__TASK INPUT__
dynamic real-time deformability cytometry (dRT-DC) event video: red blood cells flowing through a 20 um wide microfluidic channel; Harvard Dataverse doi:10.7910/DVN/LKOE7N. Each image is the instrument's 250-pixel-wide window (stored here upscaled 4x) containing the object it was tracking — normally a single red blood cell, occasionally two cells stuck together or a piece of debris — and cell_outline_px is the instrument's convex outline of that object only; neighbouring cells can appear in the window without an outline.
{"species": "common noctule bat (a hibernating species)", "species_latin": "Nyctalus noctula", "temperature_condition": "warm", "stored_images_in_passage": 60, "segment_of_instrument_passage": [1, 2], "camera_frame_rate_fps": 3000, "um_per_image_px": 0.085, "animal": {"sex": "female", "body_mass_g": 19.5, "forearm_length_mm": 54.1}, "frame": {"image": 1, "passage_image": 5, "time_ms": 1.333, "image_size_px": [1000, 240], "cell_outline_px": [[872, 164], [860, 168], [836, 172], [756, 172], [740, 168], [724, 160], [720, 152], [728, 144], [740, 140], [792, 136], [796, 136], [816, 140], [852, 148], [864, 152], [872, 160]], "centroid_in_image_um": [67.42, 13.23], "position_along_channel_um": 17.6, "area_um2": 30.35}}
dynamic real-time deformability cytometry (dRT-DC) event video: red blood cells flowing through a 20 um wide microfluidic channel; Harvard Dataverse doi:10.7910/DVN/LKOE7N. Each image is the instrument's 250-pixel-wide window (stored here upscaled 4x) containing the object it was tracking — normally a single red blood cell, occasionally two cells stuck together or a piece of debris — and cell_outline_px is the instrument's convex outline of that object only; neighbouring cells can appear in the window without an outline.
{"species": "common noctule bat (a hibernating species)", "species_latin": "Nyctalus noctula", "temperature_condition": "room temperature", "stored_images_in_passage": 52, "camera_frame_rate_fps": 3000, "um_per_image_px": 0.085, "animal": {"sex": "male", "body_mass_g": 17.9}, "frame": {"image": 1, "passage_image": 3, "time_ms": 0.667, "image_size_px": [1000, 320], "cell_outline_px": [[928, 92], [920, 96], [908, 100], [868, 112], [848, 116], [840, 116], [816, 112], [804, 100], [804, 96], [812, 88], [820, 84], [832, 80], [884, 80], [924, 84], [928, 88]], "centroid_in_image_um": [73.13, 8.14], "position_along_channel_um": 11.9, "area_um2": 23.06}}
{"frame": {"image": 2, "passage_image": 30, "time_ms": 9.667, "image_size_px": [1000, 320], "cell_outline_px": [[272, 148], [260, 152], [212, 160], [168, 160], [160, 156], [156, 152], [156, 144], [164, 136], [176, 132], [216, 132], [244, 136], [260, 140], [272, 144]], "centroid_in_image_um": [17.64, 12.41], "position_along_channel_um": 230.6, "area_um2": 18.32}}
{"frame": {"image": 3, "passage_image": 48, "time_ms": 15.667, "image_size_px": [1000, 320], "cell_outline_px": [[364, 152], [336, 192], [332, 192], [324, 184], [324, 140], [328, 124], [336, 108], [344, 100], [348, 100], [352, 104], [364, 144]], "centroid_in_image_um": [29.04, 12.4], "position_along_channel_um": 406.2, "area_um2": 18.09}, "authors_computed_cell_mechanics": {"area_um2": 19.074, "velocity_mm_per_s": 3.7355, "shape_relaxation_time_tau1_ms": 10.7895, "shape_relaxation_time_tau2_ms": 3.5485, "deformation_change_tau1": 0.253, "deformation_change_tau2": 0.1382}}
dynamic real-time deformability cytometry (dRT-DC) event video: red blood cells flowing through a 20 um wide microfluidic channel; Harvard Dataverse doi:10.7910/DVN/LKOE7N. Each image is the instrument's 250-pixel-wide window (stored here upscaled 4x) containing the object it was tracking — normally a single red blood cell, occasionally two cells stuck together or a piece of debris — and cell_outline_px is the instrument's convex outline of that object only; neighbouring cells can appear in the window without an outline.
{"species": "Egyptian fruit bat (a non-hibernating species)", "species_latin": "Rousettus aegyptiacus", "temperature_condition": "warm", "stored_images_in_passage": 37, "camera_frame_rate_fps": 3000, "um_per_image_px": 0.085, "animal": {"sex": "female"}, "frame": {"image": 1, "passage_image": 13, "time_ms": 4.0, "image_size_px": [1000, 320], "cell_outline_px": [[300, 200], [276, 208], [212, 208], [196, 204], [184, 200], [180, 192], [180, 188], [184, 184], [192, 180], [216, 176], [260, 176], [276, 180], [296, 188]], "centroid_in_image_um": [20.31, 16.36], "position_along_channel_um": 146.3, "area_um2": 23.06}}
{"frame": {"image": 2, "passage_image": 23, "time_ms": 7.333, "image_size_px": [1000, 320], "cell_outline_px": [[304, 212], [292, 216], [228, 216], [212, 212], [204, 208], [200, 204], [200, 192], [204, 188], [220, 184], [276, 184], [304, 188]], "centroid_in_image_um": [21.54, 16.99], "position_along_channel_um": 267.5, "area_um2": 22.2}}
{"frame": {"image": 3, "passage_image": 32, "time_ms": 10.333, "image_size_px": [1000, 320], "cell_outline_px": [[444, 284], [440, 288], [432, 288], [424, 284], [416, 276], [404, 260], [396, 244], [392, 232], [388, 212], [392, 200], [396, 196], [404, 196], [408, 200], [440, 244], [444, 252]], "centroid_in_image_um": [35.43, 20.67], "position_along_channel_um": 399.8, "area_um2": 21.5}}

__OBJECTIVE__
Copy each record from above exactly, and include every line.

__COMPLETED EXERCISE__
dynamic real-time deformability cytometry (dRT-DC) event video: red blood cells flowing through a 20 um wide microfluidic channel; Harvard Dataverse doi:10.7910/DVN/LKOE7N. Each image is the instrument's 250-pixel-wide window (stored here upscaled 4x) containing the object it was tracking — normally a single red blood cell, occasionally two cells stuck together or a piece of debris — and cell_outline_px is the instrument's convex outline of that object only; neighbouring cells can appear in the window without an outline.
{"species": "common noctule bat (a hibernating species)", "species_latin": "Nyctalus noctula", "temperature_condition": "warm", "stored_images_in_passage": 60, "segment_of_instrument_passage": [1, 2], "camera_frame_rate_fps": 3000, "um_per_image_px": 0.085, "animal": {"sex": "female", "body_mass_g": 19.5, "forearm_length_mm": 54.1}, "frame": {"image": 1, "passage_image": 5, "time_ms": 1.333, "image_size_px": [1000, 240], "cell_outline_px": [[872, 164], [860, 168], [836, 172], [756, 172], [740, 168], [724, 160], [720, 152], [728, 144], [740, 140], [792, 136], [796, 136], [816, 140], [852, 148], [864, 152], [872, 160]], "centroid_in_image_um": [67.42, 13.23], "position_along_channel_um": 17.6, "area_um2": 30.35}}
dynamic real-time deformability cytometry (dRT-DC) event video: red blood cells flowing through a 20 um wide microfluidic channel; Harvard Dataverse doi:10.7910/DVN/LKOE7N. Each image is the instrument's 250-pixel-wide window (stored here upscaled 4x) containing the object it was tracking — normally a single red blood cell, occasionally two cells stuck together or a piece of debris — and cell_outline_px is the instrument's convex outline of that object only; neighbouring cells can appear in the window without an outline.
{"species": "common noctule bat (a hibernating species)", "species_latin": "Nyctalus noctula", "temperature_condition": "room temperature", "stored_images_in_passage": 52, "camera_frame_rate_fps": 3000, "um_per_image_px": 0.085, "animal": {"sex": "male", "body_mass_g": 17.9}, "frame": {"image": 1, "passage_image": 3, "time_ms": 0.667, "image_size_px": [1000, 320], "cell_outline_px": [[928, 92], [920, 96], [908, 100], [868, 112], [848, 116], [840, 116], [816, 112], [804, 100], [804, 96], [812, 88], [820, 84], [832, 80], [884, 80], [924, 84], [928, 88]], "centroid_in_image_um": [73.13, 8.14], "position_along_channel_um": 11.9, "area_um2": 23.06}}
{"frame": {"image": 2, "passage_image": 30, "time_ms": 9.667, "image_size_px": [1000, 320], "cell_outline_px": [[272, 148], [260, 152], [212, 160], [168, 160], [160, 156], [156, 152], [156, 144], [164, 136], [176, 132], [216, 132], [244, 136], [260, 140], [272, 144]], "centroid_in_image_um": [17.64, 12.41], "position_along_channel_um": 230.6, "area_um2": 18.32}}
{"frame": {"image": 3, "passage_image": 48, "time_ms": 15.667, "image_size_px": [1000, 320], "cell_outline_px": [[364, 152], [336, 192], [332, 192], [324, 184], [324, 140], [328, 124], [336, 108], [344, 100], [348, 100], [352, 104], [364, 144]], "centroid_in_image_um": [29.04, 12.4], "position_along_channel_um": 406.2, "area_um2": 18.09}, "authors_computed_cell_mechanics": {"area_um2": 19.074, "velocity_mm_per_s": 3.7355, "shape_relaxation_time_tau1_ms": 10.7895, "shape_relaxation_time_tau2_ms": 3.5485, "deformation_change_tau1": 0.253, "deformation_change_tau2": 0.1382}}
dynamic real-time deformability cytometry (dRT-DC) event video: red blood cells flowing through a 20 um wide microfluidic channel; Harvard Dataverse doi:10.7910/DVN/LKOE7N. Each image is the instrument's 250-pixel-wide window (stored here upscaled 4x) containing the object it was tracking — normally a single red blood cell, occasionally two cells stuck together or a piece of debris — and cell_outline_px is the instrument's convex outline of that object only; neighbouring cells can appear in the window without an outline.
{"species": "Egyptian fruit bat (a non-hibernating species)", "species_latin": "Rousettus aegyptiacus", "temperature_condition": "warm", "stored_images_in_passage": 37, "camera_frame_rate_fps": 3000, "um_per_image_px": 0.085, "animal": {"sex": "female"}, "frame": {"image": 1, "passage_image": 13, "time_ms": 4.0, "image_size_px": [1000, 320], "cell_outline_px": [[300, 200], [276, 208], [212, 208], [196, 204], [184, 200], [180, 192], [180, 188], [184, 184], [192, 180], [216, 176], [260, 176], [276, 180], [296, 188]], "centroid_in_image_um": [20.31, 16.36], "position_along_channel_um": 146.3, "area_um2": 23.06}}
{"frame": {"image": 2, "passage_image": 23, "time_ms": 7.333, "image_size_px": [1000, 320], "cell_outline_px": [[304, 212], [292, 216], [228, 216], [212, 212], [204, 208], [200, 204], [200, 192], [204, 188], [220, 184], [276, 184], [304, 188]], "centroid_in_image_um": [21.54, 16.99], "position_along_channel_um": 267.5, "area_um2": 22.2}}
{"frame": {"image": 3, "passage_image": 32, "time_ms": 10.333, "image_size_px": [1000, 320], "cell_outline_px": [[444, 284], [440, 288], [432, 288], [424, 284], [416, 276], [404, 260], [396, 244], [392, 232], [388, 212], [392, 200], [396, 196], [404, 196], [408, 200], [440, 244], [444, 252]], "centroid_in_image_um": [35.43, 20.67], "position_along_channel_um": 399.8, "area_um2": 21.5}}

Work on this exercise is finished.